Les scores moyens de stress, de dépression et d'anxiété sur le DASS-21 étaient respectivement de 5,9, 5,6 et 5,0. Plus de 55% des sujets avaient un apport UPF faible et près de 45% avaient un apport UPF élevé. Une proportion notablement élevée – 86,7% – des sujets ont été classées comme ayant une dépendance alimentaire selon les YFAS. Les auteurs notent que ce taux élevé peut refléter les caractéristiques de l'échantillon ou de l'échelle et doit être interprété avec prudence. Il y avait une relation positive significative entre les scores YFAS et SQ-HPF. De même, SQ-HPF a montré des relations positives significatives avec les scores de subdimension DASS-21.
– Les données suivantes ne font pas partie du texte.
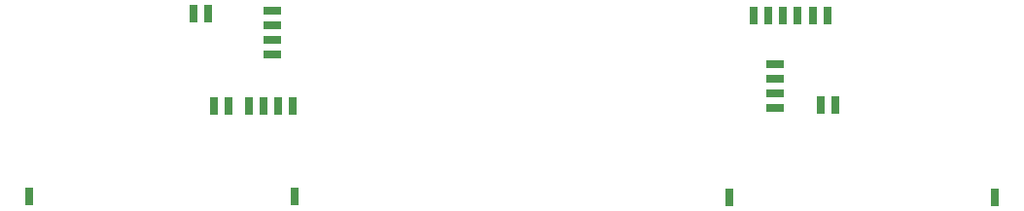
<source format=gbr>
%TF.GenerationSoftware,KiCad,Pcbnew,8.0.1*%
%TF.CreationDate,2024-08-12T12:56:14+02:00*%
%TF.ProjectId,Test_NH,54657374-5f4e-4482-9e6b-696361645f70,rev?*%
%TF.SameCoordinates,Original*%
%TF.FileFunction,Soldermask,Bot*%
%TF.FilePolarity,Negative*%
%FSLAX46Y46*%
G04 Gerber Fmt 4.6, Leading zero omitted, Abs format (unit mm)*
G04 Created by KiCad (PCBNEW 8.0.1) date 2024-08-12 12:56:14*
%MOMM*%
%LPD*%
G01*
G04 APERTURE LIST*
%ADD10R,0.800000X1.524000*%
%ADD11R,1.524000X0.800000*%
G04 APERTURE END LIST*
D10*
%TO.C,J6*%
X130390000Y-115365000D03*
%TD*%
%TO.C,MK2*%
X176170000Y-107425000D03*
X177440000Y-107425000D03*
%TD*%
%TO.C,J1*%
X130220000Y-107480000D03*
X128950000Y-107480000D03*
X127680000Y-107480000D03*
X126410000Y-107480000D03*
%TD*%
%TO.C,J7*%
X174120000Y-99665000D03*
X172850000Y-99665000D03*
X171580000Y-99665000D03*
X170310000Y-99665000D03*
%TD*%
%TO.C,J5*%
X107230000Y-115385000D03*
%TD*%
%TO.C,LS1*%
X175470000Y-99670000D03*
X176740000Y-99670000D03*
%TD*%
%TO.C,J12*%
X191340000Y-115435000D03*
%TD*%
D11*
%TO.C,J2*%
X128415000Y-99230000D03*
X128415000Y-100500000D03*
X128415000Y-101770000D03*
X128415000Y-103040000D03*
%TD*%
D10*
%TO.C,LS1*%
X124620000Y-107525000D03*
X123350000Y-107525000D03*
%TD*%
%TO.C,J11*%
X168170000Y-115455000D03*
%TD*%
%TO.C,MK1*%
X122820000Y-99505000D03*
X121550000Y-99505000D03*
%TD*%
D11*
%TO.C,J8*%
X172160000Y-107675000D03*
X172160000Y-106405000D03*
X172160000Y-105135000D03*
X172160000Y-103865000D03*
%TD*%
M02*

</source>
En moyenne, les individus avec un apport UPF élevé étaient plus jeunes (28,8 ans) que ceux avec un apport UPF faible (34,1 ans). De plus, les participants célibataires et sans emploi avaient un apport significativement plus élevé d'UPF que les individus mariés et employés. Aucune différence significative dans l'apport UPF n'a été observée entre les groupes en fonction du score PFS, de la catégorie IMC et du nombre de repas principaux et de collations.
Notamment, les scores YFAS et DASS-21 étaient significativement plus élevés chez les individus avec un apport UPF élevé. Le modèle de régression linéaire a révélé que l'âge, le sexe et les scores YFAS et DASS-21 affectaient considérablement le score SQ-HPF. Plus précisément, l'apport UPF était positivement associé à la dépendance alimentaire et aux symptômes de l'humeur, et inversement associée à l'âge et au sexe.
Les auteurs ont également noté que l'étude n'avait pas évalué les connaissances ou la sensibilisation nutritionnelles des participants, ce qui pourrait être un facteur influençant le manque observé d'association entre l'apport UPF et la faim hédonique. Cette limitation peut avoir eu un impact sur les résultats liés à la faim hédonique.
Conclusions
En somme, les résultats indiquent que les personnes ayant une consommation accrue d'UPFS avaient une dépendance alimentaire considérablement élevée et des scores d'humeur négatifs. De plus, la consommation d'UPFS était plus courante chez les femmes, les plus jeunes, les chômeurs et les participants célibataires, et les symptômes de l'humeur et la dépendance alimentaire étaient plus intenses chez ces participants. Notamment, il n'y avait aucune relation entre l'apport UPF et la faim hédonique. Les auteurs suggèrent que l'absence d'une association observée entre l'apport UPF et la faim hédonique peut être influencée par des facteurs non mesurés tels que la conscience de la nutrition, ainsi que la nature transversale de l'étude.
Les limites de l'étude comprennent la méthode d'échantillonnage de boule de neige, qui conduit à un biais de sélection et affecte la généralisation des résultats; la conception en coupe transversale, qui empêche l'inférence causale; et l'utilisation de données autodéclarées, qui peuvent donner des résultats peu fiables. De plus, la prévalence élevée de la dépendance alimentaire observée dans cet échantillon peut être influencée par l'outil d'évaluation ou les caractéristiques de l'échantillon.
Dans l'ensemble, les résultats soulignent l'impact de l'humeur et de la dépendance alimentaire sur l'apport UPF. Ainsi, des interventions et des politiques visant des processus psychosociaux sont nécessaires pour promouvoir des comportements alimentaires sains et conscients.